## Aim of the exercise
For the word "What", search the records and show each line in which it occurs.

## Material for this task
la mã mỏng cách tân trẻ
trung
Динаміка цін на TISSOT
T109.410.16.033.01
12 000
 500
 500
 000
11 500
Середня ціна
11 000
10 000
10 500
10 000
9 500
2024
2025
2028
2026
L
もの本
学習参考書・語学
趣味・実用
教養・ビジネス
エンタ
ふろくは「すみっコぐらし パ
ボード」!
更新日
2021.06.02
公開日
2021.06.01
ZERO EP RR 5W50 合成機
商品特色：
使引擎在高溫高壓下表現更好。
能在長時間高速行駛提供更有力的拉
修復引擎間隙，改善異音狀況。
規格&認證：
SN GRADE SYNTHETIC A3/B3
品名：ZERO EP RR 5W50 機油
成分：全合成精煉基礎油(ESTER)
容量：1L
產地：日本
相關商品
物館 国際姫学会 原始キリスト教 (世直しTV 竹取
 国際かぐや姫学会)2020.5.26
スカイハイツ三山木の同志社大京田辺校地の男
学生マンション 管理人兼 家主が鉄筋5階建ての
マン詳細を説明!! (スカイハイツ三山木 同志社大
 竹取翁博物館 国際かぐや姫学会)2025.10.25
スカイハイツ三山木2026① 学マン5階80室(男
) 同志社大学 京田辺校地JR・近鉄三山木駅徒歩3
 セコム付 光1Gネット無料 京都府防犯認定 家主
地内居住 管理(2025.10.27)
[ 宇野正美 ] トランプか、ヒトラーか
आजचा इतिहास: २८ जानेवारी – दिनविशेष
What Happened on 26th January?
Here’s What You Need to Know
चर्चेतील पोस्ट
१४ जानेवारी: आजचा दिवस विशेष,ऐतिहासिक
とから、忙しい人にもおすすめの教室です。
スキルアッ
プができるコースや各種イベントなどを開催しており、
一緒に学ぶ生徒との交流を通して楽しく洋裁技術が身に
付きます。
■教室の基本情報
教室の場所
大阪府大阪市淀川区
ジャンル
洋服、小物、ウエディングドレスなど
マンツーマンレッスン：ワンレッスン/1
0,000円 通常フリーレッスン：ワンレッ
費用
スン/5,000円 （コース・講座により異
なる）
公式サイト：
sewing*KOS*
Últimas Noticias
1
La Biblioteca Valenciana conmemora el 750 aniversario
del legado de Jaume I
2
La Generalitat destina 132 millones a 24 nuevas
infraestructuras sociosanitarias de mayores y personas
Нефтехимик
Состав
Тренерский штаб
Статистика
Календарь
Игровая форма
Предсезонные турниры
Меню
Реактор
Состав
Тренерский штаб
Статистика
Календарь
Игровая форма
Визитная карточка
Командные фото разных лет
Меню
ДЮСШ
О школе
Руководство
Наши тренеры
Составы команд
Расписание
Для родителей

## Problem solution
What Happened on 26th January?
Here’s What You Need to Know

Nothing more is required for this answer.